No total das exportações brasileiras de calçados, entre janeiro e setembro, foram embarcados 86,2 milhões de pares, que geraram US$ 618,5 milhões, incrementos de 33,7% em volume e de 26,3% em receita no comparativo com igual período do ano passado. O otimismo na área é explicado pela retomada das importações de calçados de alguns dos principais mercados internacionais para o calçado verde-amarelo, com destaque para os EUA e França.

Os Emirados Árabes Unidos são mercado relevante para o calçado brasileiro. Tanto que foram eleitos prioridades do programa Brazilian Footwear, que visa incrementar e qualificar os embarques de calçados brasileiros para países potenciais.
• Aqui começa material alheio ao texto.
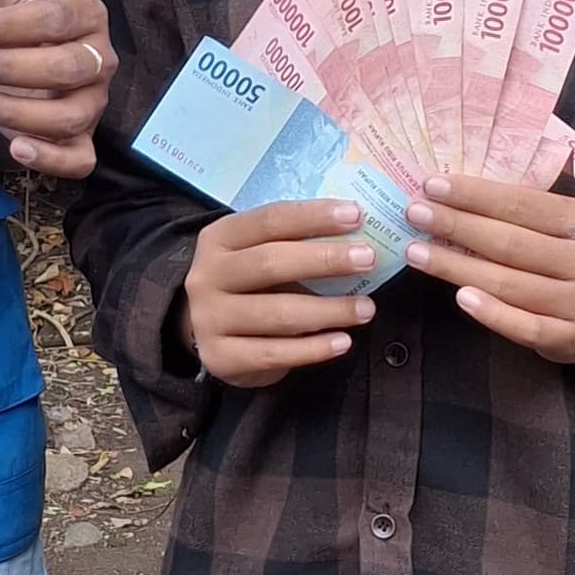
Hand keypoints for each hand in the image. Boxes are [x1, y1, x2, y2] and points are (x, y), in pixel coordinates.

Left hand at [0, 0, 114, 177]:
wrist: (11, 57)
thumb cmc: (6, 25)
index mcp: (84, 14)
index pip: (54, 19)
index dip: (6, 25)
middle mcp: (99, 59)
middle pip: (66, 67)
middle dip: (8, 68)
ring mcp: (94, 102)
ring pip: (69, 116)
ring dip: (16, 112)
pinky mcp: (84, 139)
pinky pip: (79, 159)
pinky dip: (49, 158)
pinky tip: (15, 147)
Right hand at [178, 198, 376, 386]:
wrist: (207, 332)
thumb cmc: (248, 284)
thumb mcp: (258, 253)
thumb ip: (296, 243)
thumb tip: (358, 237)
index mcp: (220, 238)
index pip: (270, 220)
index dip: (314, 217)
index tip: (356, 216)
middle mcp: (207, 276)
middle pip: (270, 263)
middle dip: (325, 260)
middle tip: (367, 259)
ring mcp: (209, 319)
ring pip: (277, 314)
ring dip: (329, 310)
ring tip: (366, 309)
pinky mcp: (220, 358)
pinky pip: (274, 353)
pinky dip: (313, 349)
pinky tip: (342, 342)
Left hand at [401, 175, 574, 364]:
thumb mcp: (567, 226)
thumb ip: (524, 211)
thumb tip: (453, 192)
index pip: (522, 204)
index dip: (475, 194)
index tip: (432, 185)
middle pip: (510, 242)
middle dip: (456, 225)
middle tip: (414, 213)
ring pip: (509, 282)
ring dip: (456, 266)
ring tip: (417, 252)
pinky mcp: (570, 339)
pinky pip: (523, 326)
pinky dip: (490, 312)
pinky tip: (459, 296)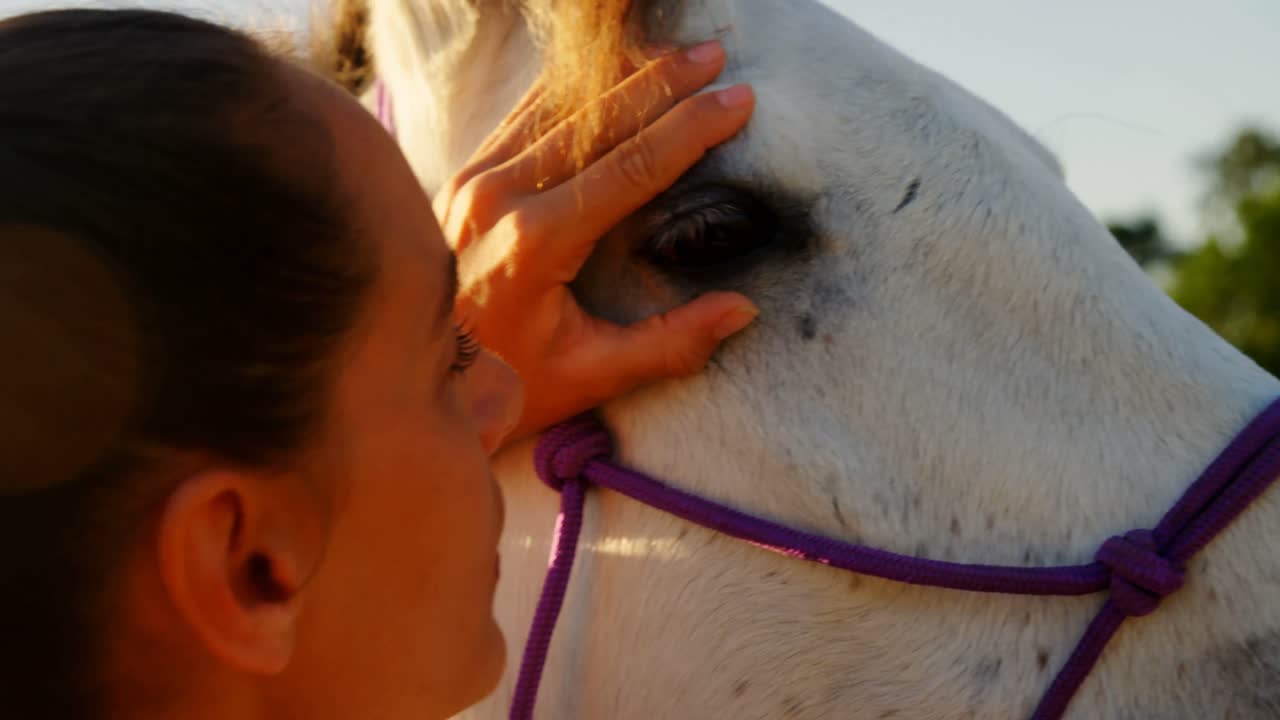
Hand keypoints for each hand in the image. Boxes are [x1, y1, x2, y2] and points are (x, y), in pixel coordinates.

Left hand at [434, 40, 757, 442]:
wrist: (405, 376)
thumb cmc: (503, 384)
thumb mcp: (590, 376)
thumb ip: (670, 344)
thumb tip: (743, 310)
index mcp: (536, 241)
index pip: (633, 167)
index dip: (690, 129)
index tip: (737, 100)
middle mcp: (500, 196)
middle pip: (598, 120)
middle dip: (663, 83)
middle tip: (715, 56)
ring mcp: (474, 180)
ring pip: (558, 105)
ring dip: (619, 76)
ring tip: (671, 54)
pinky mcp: (462, 178)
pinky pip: (523, 116)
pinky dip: (570, 89)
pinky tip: (605, 74)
Eles são considerados uma grande porta de entrada para o produto brasileiro na região do Golfo, permitindo que o programa trabalhe os países do bloco de forma integrada. Ao longo do próximo convênio, que se inicia em 2022, o Brazilian Footwear desenvolverá ações que impactarão diretamente ou indiretamente a região.
A queda na receita de exportação se trata de um ajuste realizado em função da variação cambial.

Como tivemos uma valorização do dólar ante o real, e os custos das empresas são em reais, conseguimos reduzir o preço no mercado internacional sem a perda da rentabilidade.
Enquanto no Brasil, o preço caiu. A média mundial dos preços dos calçados exportados, medidos em dólares, elevaram-se em torno de 3%, puxados, principalmente, por alguns países europeus e asiáticos. O euro e o iuane valorizaram-se ante o dólar em 2020.

No entanto, os países que sofreram forte desvalorização das moedas domésticas ante o dólar, como o Brasil, Argentina, Índia, conseguiram reduzir o preço médio em dólar, mantendo sua rentabilidade em moeda local. No caso do Brasil, esse movimento permitiu um ganho competitivo e de participação em diversos mercados.